TASK TO COMPLETE = Repeat the data word for word, excluding every picture.

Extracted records
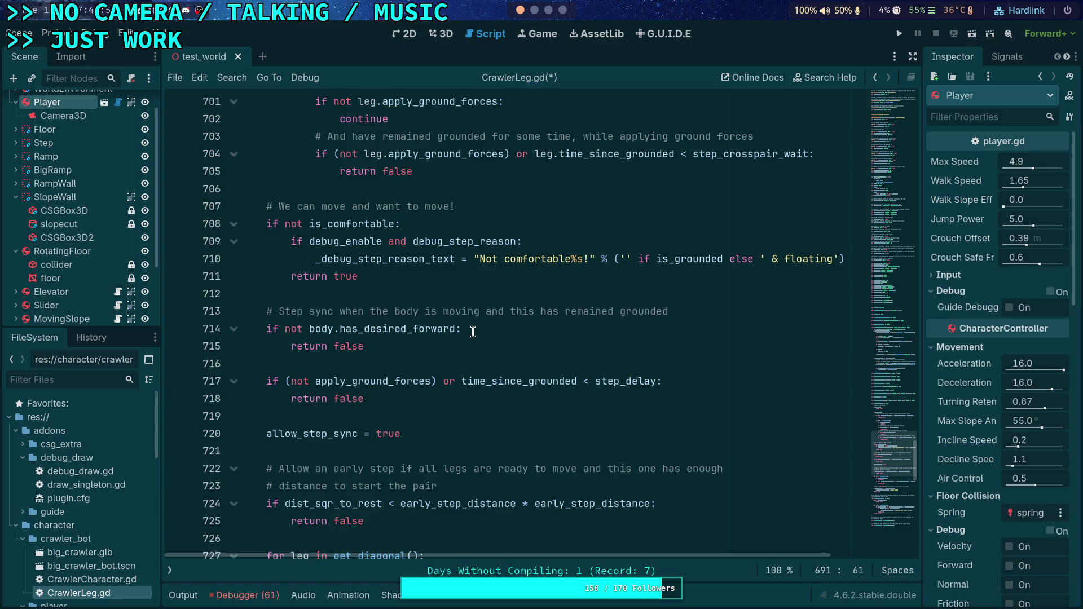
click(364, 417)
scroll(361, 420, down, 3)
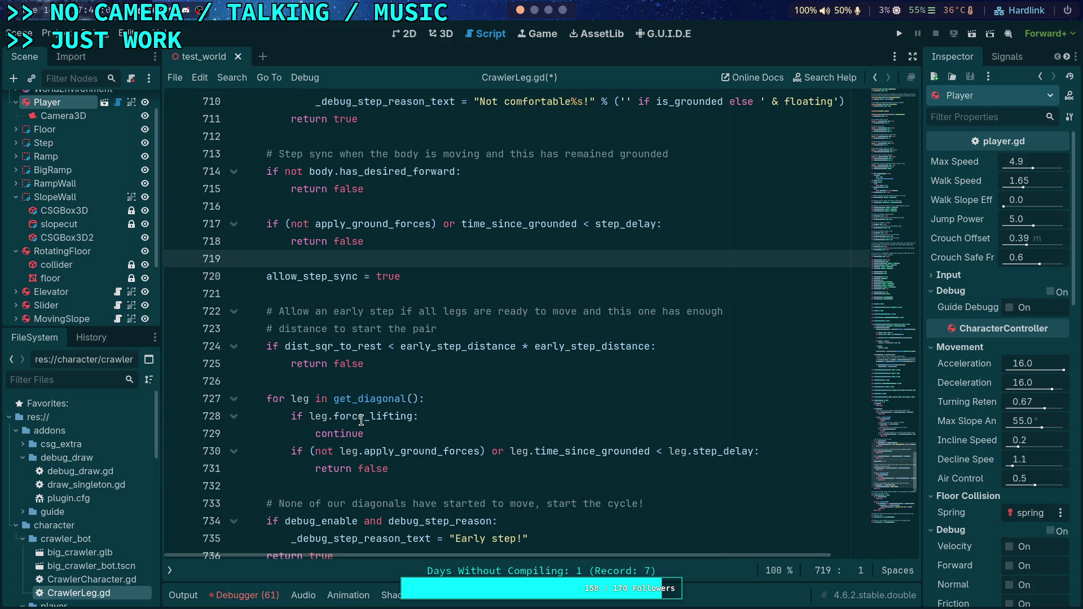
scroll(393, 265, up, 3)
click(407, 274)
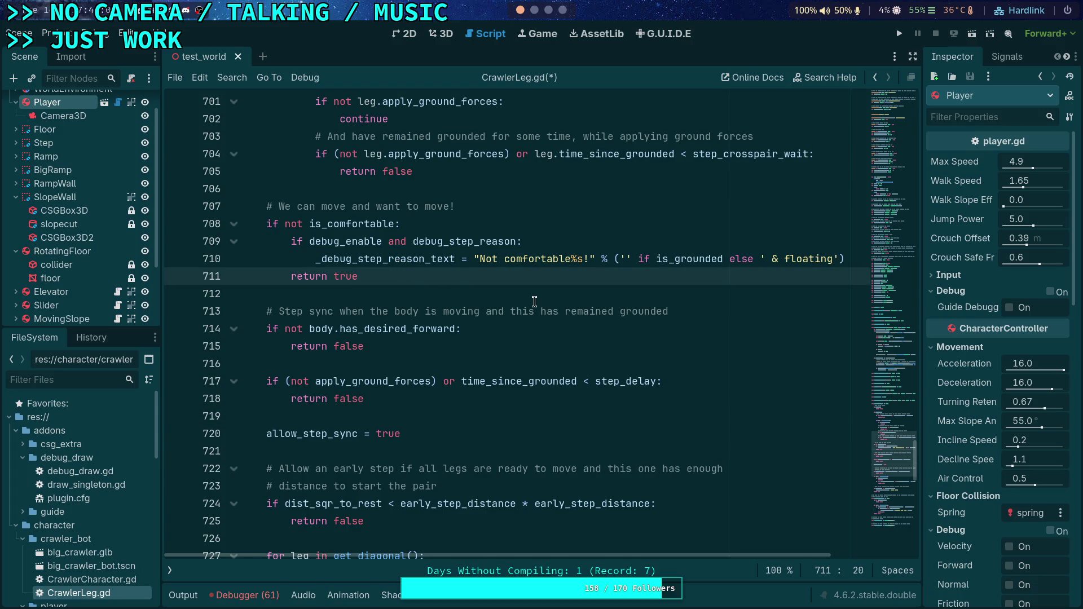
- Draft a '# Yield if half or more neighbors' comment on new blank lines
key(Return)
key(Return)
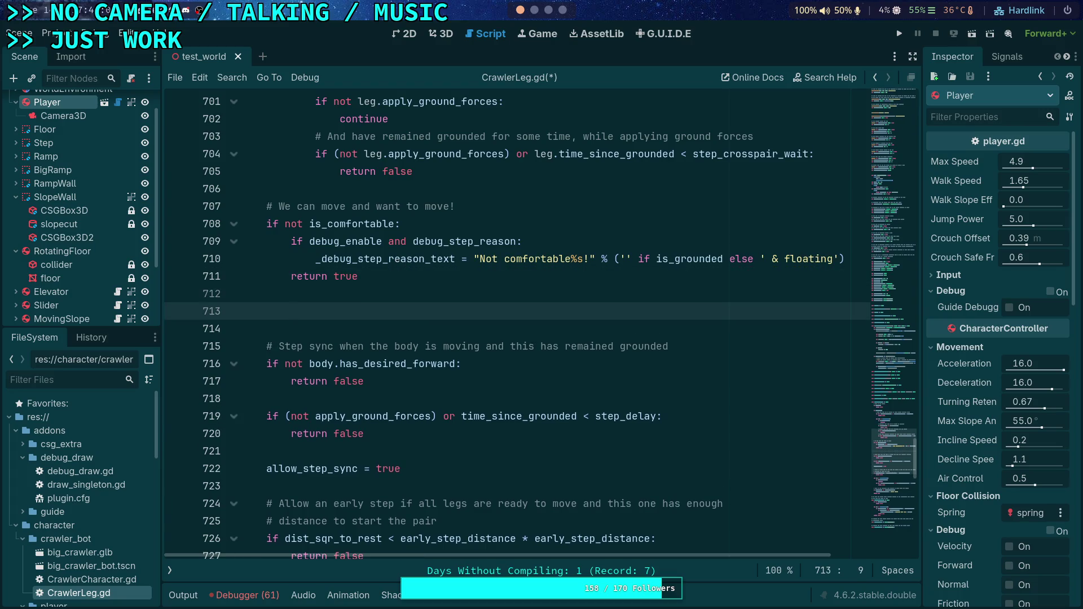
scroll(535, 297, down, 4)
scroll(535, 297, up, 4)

RESPONSE AREA =
click(364, 417)
scroll(361, 420, down, 3)
scroll(393, 265, up, 3)
click(407, 274)
- Draft a '# Yield if half or more neighbors' comment on new blank lines
key(Return)
key(Return)
scroll(535, 297, down, 4)
scroll(535, 297, up, 4)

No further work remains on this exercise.